Jordanian Prime Minister Marouf Bakheet
Photo: AP
Jordanian Prime Minister Marouf Bakheet told a meeting of parliamentarians that weapons seized from a secret Hamas arms cache in Jordan had been smuggled from Syria, deputies said on Thursday.
Bakheet gave no details to Islamist deputies when he met them late on Wednesday on how the weapons, which authorities say were recently discovered, had reached Jordan from Syria, where the Palestinian terror group's exiled leadership is based.
Denial
Hamas: 'We regret the way the Jordanian government used (this) to justify the cancellation of the visit by Palestinian Foreign Minister Mahmoud al-Zahar at the last moment'
Azzam Huneidi, the head of the 17-member Islamic Action Front bloc in the 110-seat assembly, said Bakheet declined to elaborate beyond saying the arms cache which contained rocket launchers and highly combustible explosives "came from Syria".

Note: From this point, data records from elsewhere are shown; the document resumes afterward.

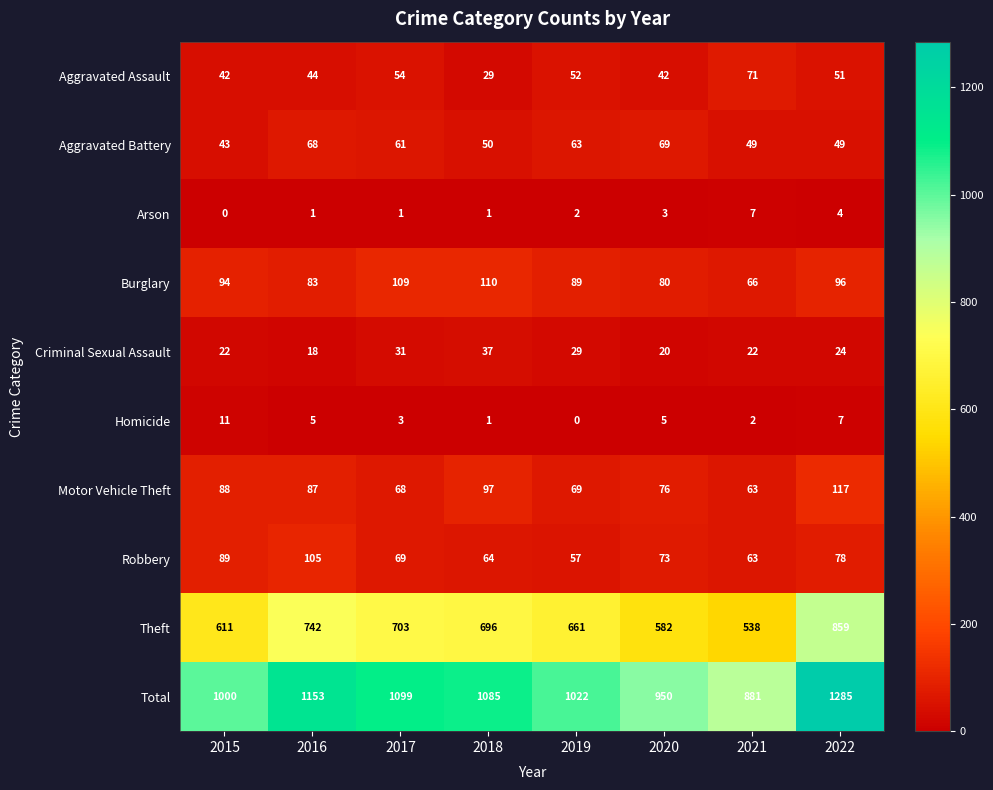

Which series has the largest range (max minus min)?

Total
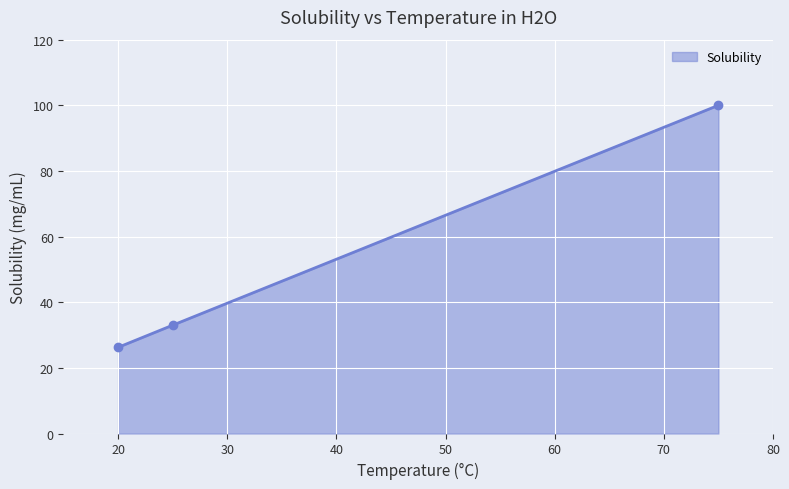

How many data points are less than 33?

1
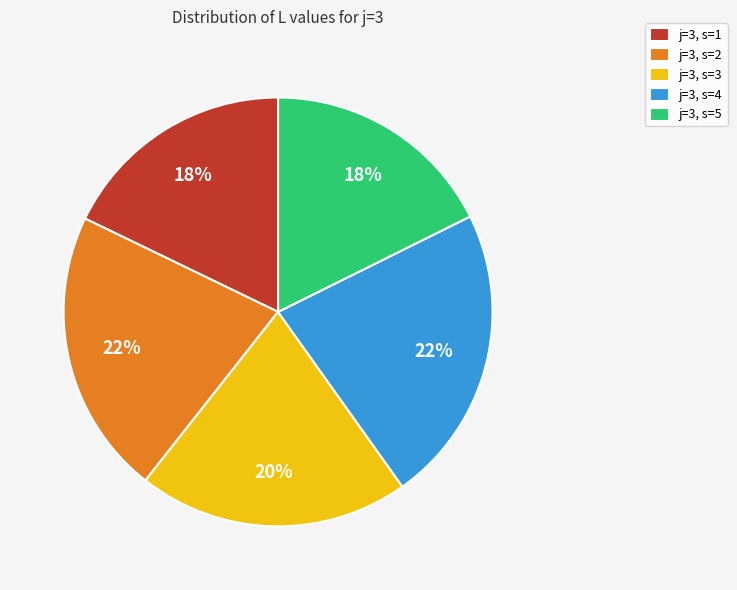

To the nearest percent, what is the average slice percentage?

20%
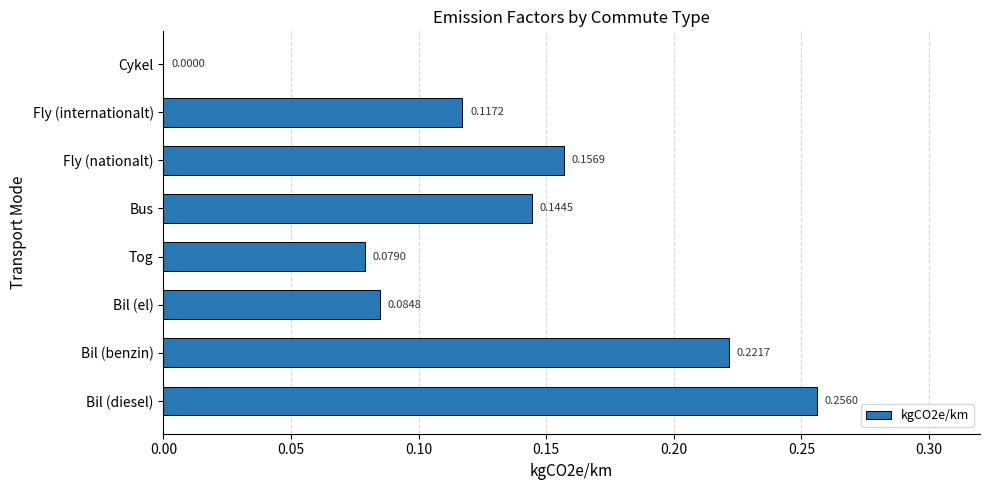

Which label corresponds to the largest value in the chart?

Bil (diesel)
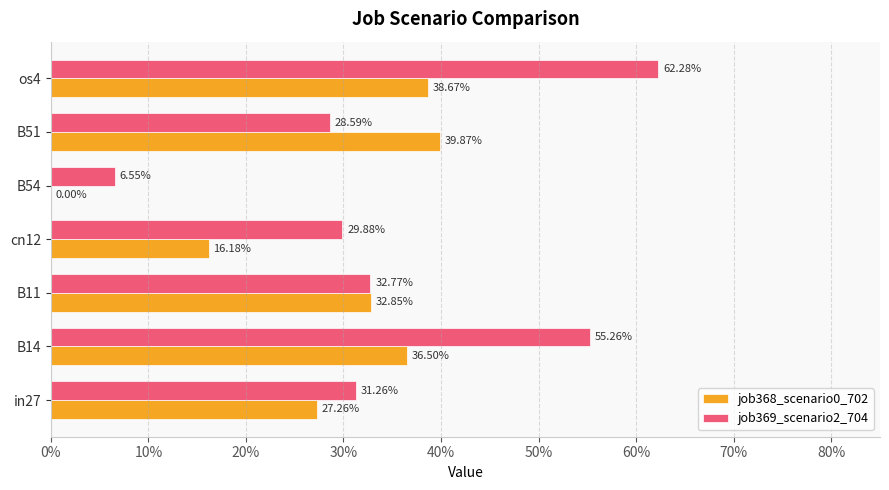

List the series in order of their peak value, lowest first.

job368_scenario0_702, job369_scenario2_704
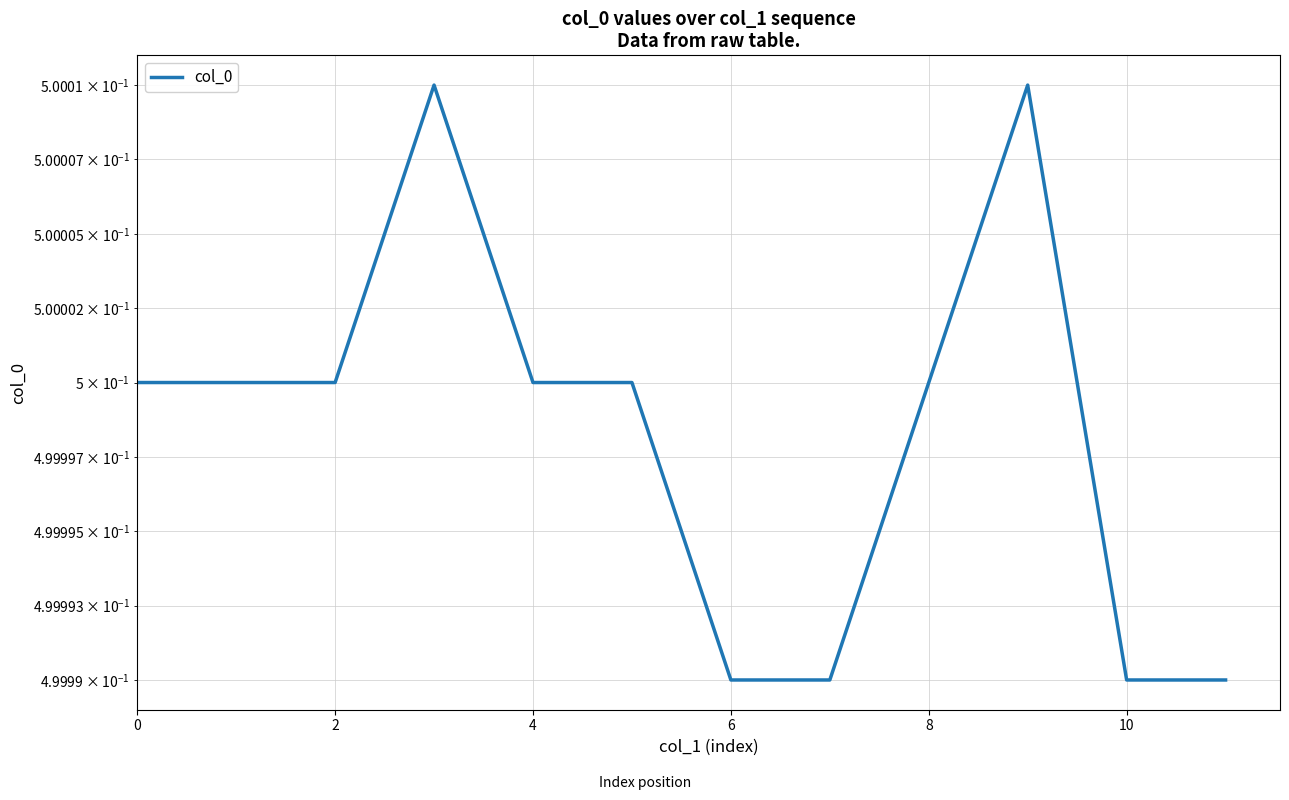

Does the chart display data point markers on the line(s)?

No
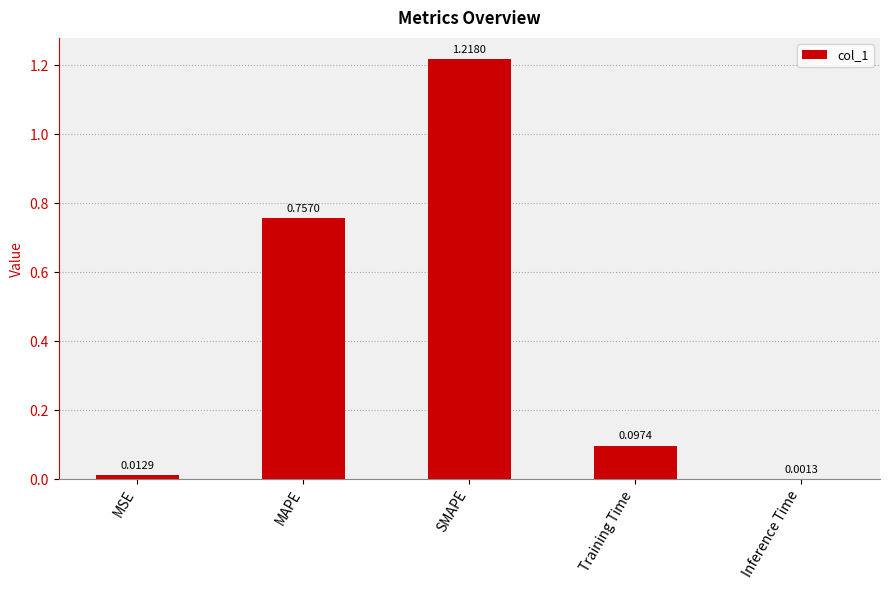

Which has a higher value, Training Time or SMAPE?

SMAPE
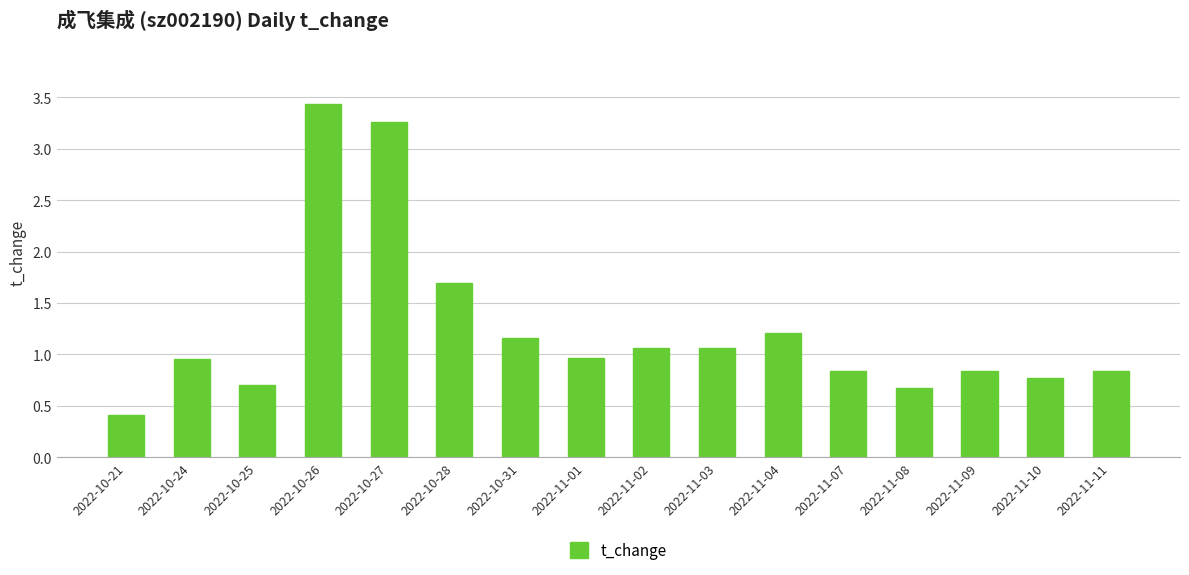

What is the difference between the maximum and second lowest values?

2.8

Jordan's Islamist opposition and independent politicians are sceptical about Jordan's announcement on Tuesday that Hamas, which took power last month after winning Palestinian general elections in January, had sought to destabilize the kingdom.
They say it was a pretext to severe ties with Hamas, whose leaders have had a rocky relationship over the years with the pro-U.S. ally.
The movement's politburo chief Khaled Mashaal, a Jordanian citizen, was expelled in 1999 along with other leaders after a major crackdown on the group following accusations of illegal activities.
Ongoing investigations
Bakheet also told deputies but without giving details that the smuggling and storing of weapons by Hamas was one of several attempts that had been foiled by Jordanian intelligence in the past.
The senior Jordanian official evaded questions by deputies on whether the authorities had detained any activists.
"He only said the investigations were ongoing," Huneidi said.
The terror group has a large following in refugee camps across Jordan, a country which hosts the largest number of Palestinian refugees outside the West Bank and Gaza.
Jordanian officials privately support U.S.-led efforts to isolate the Hamas government diplomatically and financially unless it embraces Middle East peacemaking.